TASK BRIEF: Among the lines of the data, copy those that hold "from".

GIVEN ENTRIES:
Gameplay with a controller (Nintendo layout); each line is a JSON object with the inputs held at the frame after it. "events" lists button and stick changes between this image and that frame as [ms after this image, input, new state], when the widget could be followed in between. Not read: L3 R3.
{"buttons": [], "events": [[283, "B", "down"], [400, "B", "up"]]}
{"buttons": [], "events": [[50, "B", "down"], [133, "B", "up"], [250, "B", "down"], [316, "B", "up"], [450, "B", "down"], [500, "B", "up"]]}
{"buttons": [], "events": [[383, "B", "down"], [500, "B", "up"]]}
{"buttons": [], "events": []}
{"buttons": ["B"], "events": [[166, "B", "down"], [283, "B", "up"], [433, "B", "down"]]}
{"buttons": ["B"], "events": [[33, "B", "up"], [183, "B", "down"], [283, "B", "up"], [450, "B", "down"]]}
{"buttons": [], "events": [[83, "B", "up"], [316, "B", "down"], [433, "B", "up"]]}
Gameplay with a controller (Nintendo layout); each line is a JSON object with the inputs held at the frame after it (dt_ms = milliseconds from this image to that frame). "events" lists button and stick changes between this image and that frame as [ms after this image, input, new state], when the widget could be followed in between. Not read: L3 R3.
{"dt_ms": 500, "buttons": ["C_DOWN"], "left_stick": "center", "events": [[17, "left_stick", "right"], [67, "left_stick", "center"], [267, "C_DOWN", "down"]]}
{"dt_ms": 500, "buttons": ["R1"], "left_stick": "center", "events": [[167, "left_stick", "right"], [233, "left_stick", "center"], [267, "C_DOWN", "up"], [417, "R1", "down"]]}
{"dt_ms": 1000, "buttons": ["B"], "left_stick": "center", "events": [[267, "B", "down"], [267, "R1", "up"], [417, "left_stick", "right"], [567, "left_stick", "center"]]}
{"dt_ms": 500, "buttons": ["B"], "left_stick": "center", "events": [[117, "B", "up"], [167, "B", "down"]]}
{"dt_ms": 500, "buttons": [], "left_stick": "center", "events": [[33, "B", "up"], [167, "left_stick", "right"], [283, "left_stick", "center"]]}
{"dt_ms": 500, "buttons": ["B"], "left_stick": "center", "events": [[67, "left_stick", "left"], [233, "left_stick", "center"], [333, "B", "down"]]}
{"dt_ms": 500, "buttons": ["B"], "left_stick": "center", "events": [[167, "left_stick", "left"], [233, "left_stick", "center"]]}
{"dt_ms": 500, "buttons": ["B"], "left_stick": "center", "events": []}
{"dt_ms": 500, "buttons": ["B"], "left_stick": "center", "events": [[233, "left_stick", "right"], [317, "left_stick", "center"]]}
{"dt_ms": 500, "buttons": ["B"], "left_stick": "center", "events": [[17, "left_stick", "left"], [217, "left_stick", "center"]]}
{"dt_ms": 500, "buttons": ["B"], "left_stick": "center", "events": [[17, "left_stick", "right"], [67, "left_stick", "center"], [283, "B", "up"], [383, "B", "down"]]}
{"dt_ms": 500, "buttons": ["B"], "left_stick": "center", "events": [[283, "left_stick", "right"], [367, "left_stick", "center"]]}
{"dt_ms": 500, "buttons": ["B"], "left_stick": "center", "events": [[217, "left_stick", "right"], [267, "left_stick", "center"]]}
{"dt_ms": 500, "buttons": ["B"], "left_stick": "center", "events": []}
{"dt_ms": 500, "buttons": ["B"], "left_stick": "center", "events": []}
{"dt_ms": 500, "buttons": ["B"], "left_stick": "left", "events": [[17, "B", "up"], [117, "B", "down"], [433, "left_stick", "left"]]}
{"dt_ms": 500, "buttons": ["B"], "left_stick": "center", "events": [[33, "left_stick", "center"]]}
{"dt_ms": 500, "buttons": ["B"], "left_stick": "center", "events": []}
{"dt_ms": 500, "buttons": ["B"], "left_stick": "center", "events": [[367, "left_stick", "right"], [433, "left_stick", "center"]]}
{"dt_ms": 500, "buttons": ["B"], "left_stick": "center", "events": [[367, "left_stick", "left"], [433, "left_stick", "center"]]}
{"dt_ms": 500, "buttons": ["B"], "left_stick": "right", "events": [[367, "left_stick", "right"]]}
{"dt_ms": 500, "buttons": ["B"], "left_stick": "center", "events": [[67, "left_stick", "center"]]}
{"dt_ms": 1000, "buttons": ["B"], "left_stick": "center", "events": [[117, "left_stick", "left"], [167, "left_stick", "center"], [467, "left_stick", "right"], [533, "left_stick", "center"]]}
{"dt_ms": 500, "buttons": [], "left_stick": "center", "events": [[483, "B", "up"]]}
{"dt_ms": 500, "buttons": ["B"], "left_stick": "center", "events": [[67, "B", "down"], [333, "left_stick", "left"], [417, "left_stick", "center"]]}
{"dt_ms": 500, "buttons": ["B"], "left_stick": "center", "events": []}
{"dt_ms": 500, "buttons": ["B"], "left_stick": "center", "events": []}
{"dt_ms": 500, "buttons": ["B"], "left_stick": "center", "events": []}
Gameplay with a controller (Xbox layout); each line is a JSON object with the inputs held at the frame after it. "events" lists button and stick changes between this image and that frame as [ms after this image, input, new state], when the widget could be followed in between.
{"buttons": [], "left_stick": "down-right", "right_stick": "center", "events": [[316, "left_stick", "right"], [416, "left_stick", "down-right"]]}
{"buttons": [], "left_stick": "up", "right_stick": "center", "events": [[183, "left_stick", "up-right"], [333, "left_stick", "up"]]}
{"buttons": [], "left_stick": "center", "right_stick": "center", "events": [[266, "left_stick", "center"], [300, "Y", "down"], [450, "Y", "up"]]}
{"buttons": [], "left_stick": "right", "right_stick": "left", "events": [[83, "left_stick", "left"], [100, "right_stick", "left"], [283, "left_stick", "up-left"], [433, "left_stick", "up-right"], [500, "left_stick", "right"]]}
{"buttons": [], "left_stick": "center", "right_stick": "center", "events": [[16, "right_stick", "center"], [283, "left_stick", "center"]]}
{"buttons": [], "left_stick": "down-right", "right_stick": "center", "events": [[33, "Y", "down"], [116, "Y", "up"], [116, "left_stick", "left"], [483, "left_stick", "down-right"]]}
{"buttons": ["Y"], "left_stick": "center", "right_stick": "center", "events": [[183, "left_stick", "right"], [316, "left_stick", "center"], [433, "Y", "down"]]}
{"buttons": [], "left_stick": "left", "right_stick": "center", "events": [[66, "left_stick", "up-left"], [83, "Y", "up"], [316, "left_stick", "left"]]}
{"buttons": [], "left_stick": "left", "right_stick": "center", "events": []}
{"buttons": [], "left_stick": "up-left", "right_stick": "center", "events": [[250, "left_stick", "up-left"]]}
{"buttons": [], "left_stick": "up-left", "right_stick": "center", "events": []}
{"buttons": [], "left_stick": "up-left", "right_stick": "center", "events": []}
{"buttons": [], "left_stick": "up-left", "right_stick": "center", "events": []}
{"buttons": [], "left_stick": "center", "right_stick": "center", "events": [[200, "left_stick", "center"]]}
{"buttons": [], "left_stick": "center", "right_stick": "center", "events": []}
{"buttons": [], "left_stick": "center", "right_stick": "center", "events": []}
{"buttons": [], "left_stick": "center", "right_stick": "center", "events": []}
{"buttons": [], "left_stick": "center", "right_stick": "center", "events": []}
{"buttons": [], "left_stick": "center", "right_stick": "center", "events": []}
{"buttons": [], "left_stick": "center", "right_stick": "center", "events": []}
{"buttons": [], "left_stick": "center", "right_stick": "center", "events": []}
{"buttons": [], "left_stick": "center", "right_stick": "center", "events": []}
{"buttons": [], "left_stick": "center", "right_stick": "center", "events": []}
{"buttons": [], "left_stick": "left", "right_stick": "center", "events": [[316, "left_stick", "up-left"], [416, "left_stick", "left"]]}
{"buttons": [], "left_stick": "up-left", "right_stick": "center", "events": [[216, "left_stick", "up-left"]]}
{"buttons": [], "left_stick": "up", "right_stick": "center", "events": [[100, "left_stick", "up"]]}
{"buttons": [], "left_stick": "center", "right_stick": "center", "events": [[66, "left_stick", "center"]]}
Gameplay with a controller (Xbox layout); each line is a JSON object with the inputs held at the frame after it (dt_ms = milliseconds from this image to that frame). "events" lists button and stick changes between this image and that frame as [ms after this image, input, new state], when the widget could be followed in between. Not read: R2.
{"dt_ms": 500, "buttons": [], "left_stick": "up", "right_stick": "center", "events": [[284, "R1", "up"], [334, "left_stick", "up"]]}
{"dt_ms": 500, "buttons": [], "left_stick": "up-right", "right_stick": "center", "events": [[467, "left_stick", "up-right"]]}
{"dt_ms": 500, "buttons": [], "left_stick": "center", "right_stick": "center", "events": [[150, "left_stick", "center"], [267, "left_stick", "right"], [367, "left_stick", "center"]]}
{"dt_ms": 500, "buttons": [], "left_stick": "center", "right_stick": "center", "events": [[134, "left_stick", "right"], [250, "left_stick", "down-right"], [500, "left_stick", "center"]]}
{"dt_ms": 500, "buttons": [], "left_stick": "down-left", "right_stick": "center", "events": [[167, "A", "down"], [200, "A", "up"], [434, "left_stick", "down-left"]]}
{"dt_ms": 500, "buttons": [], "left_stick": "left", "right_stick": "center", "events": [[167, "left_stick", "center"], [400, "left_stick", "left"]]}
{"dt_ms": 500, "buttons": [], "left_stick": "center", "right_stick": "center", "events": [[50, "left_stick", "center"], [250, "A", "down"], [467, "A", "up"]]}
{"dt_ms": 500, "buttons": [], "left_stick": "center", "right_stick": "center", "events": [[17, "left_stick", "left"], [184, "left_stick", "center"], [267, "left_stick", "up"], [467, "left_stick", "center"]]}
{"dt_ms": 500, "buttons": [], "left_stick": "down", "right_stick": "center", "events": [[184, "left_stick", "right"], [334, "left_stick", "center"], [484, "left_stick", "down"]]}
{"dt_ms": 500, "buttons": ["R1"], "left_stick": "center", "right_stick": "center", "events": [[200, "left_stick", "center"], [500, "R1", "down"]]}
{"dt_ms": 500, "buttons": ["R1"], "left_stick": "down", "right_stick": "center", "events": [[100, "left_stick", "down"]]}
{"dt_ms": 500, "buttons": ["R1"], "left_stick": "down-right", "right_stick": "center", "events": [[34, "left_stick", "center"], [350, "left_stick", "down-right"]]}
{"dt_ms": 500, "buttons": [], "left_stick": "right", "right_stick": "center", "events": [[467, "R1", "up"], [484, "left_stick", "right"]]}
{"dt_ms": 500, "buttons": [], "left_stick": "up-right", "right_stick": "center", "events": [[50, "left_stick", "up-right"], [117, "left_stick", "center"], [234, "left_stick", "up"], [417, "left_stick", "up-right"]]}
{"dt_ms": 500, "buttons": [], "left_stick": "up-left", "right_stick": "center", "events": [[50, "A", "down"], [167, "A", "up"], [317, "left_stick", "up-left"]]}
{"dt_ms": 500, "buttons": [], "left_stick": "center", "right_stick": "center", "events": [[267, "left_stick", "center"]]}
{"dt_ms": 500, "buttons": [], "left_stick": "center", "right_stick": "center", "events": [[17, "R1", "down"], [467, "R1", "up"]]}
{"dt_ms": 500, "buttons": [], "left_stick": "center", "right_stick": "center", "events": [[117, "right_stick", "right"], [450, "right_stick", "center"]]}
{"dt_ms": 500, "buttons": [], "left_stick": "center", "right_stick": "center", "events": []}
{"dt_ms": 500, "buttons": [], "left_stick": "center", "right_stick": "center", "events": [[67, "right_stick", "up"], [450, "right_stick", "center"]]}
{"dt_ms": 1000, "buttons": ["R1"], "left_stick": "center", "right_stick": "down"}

SOLUTION BELOW:
Gameplay with a controller (Nintendo layout); each line is a JSON object with the inputs held at the frame after it (dt_ms = milliseconds from this image to that frame). "events" lists button and stick changes between this image and that frame as [ms after this image, input, new state], when the widget could be followed in between. Not read: L3 R3.
Gameplay with a controller (Xbox layout); each line is a JSON object with the inputs held at the frame after it (dt_ms = milliseconds from this image to that frame). "events" lists button and stick changes between this image and that frame as [ms after this image, input, new state], when the widget could be followed in between. Not read: R2.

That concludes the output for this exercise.